I decided something else that would combine those those would be a whole wheat English muffin with peanut butter and fruit. My inclination was to make a smiley face out of blueberries on it, but since this is a grown-up project, and grown-ups contain layers, I gave it a face like it’s having a stroke. Like Walt Whitman or America itself, this muffin contains multitudes.
It was actually excellent, and I feel like the freedom to make food faces expressing a whole range of strokes and varying recovery levels is pretty much unlimited. Still, the whole thing made me think about how nice it would be to make yogurt parfaits. But I needed granola for that. I had some granola, once. It was called Crapola. It was excellent. And its name made me laugh like a small, severely maladjusted child. I heard they sold it at Trader Joe’s, BUT HOLY GOD HAVE YOU EVER BEEN TO TRADER JOE’S?
Someone apparently told everyone who believes in the apocalypse that it was happening tomorrow and they should prepare by buying all the organic flaxseed in the world. Fucking cult leaders. Seriously. Trader Joe’s is filled with a line that goes around the store. AROUND THE STORE. I shopped before a hurricane, that admittedly never hit, once (I bought wasabi peas, banana chips) and it wasn’t this insane. Why does the line go around the store? The line goes around the entire store because there are two elderly people at the cashier, standing there and making conversation with the customers.
Maggie Thatcher never would have let this happen.
Someone there turned to someone – not me – and said “chill out”. Since I am pretty sure that “chill out” and “relax” is what the Grim Reaper sings while he pays the panflute, I left and went to Whole Foods. They have an organized system. I bought some of this granola. I think it will be nice.

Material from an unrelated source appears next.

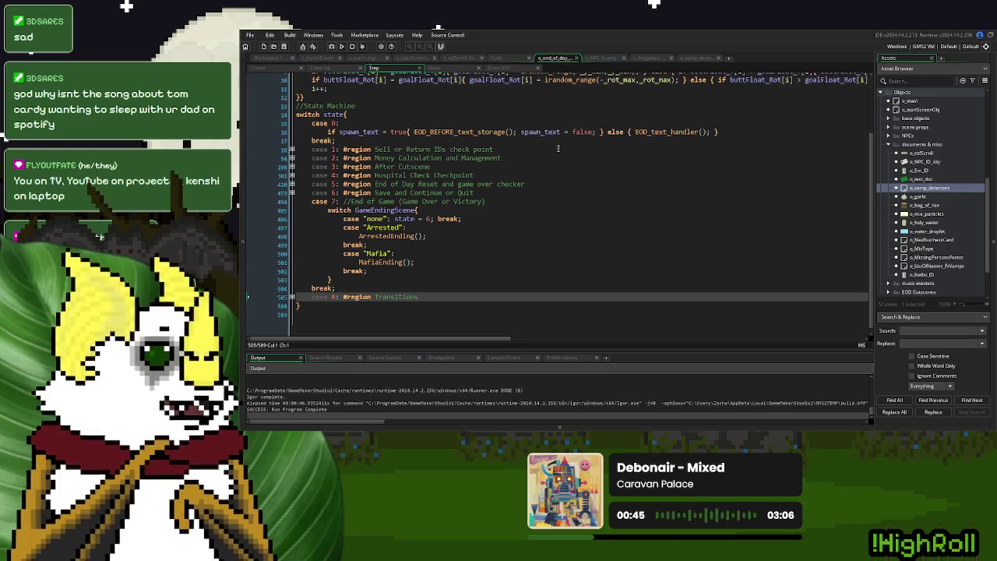
{"action": "left_click", "coordinate": [507, 59]}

I wish there was something people could say that was the opposite of “chill out” that was socially acceptable.
There isn’t, though.
I went home to make a sandwich.
I generally associate sandwiches made at home with uncooked whitebread and slices of cold cheese which is why I never, ever eat them at home. I associate sandwiches at restaurants with being fucking delicious. Especially ‘Wichcraft’s sandwich, which is made with caramelized onions and gruyere cheese. I would like to buy one. With a cup of tomato soup. It looks like this:
Instead, I will make one.
BUT HOW WILL I CAREMELIZE THE ONIONS?
Oh. Did you know it’s not hard to caramelize onions? It’s not. You just put them in a pan with some olive oil and a pinch of salt and sugar. And you leave them there for like, 15 minutes, stirring them a bit. Not that hard! Look!
Unfortunately, making cheese melt while pan frying bread without the bread burning seems nearly impossible. What do you do about that? I ended up burning one side of the toast, but a lot of the cheese was still not melted. Use shredded cheese, maybe? Is that a thing people do?

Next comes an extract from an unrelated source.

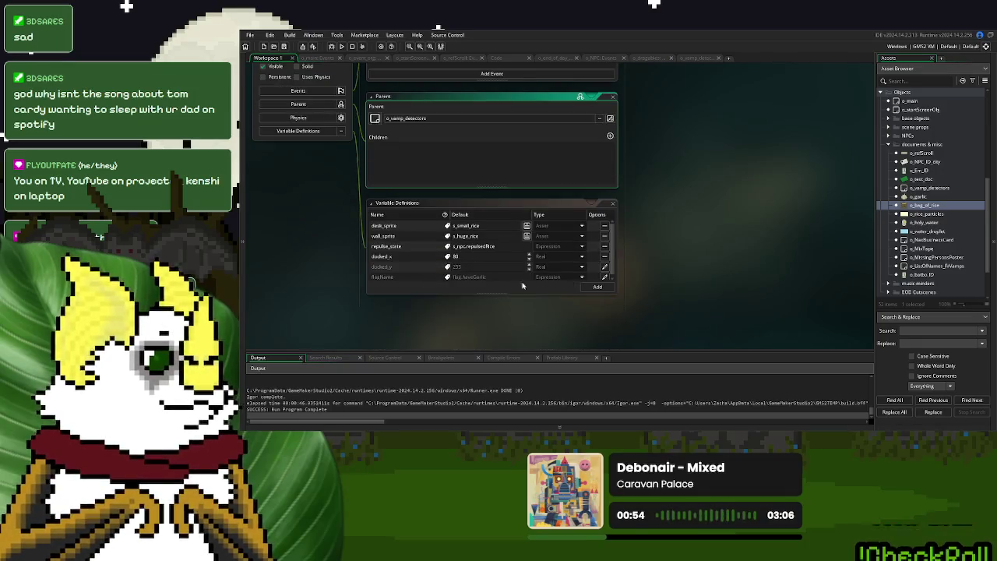
{"action": "left_click", "coordinate": [615, 268]}
{"action": "left_click", "coordinate": [477, 274]}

I also made a bowl of tomato soup. It was good because it was Campbell’s tomato soup, so obviously. Andy Warhol already know this stuff.
Money saved – $12.50
The oddest part of this is that while eating I was gripped with an uncontrollable desire to watch New Girl. I did. I did even though there were good episodes of House on four different channels, and also the Joan Fontaine version of Jane Eyre. I watched it and I laughed. “I like ice skating for fun – not to save lives.” HAHAHAHA. It’s funny. That was very funny.
Basically, I think this thing might be changing my soul, and I’m pretty worried about that. Further updates tomorrow!
Oh. I made another bowl of soup in the evening. It was pretty straightforward, honestly. I mean, it was a can of soup I heated up. I probably would have gone at gotten a bowl of turkey chili otherwise, which would have cost $8.
Total money saved so far: $25.
Also, send things that are good to do with a solitary tomato other than take walks with it and treat it as a pet.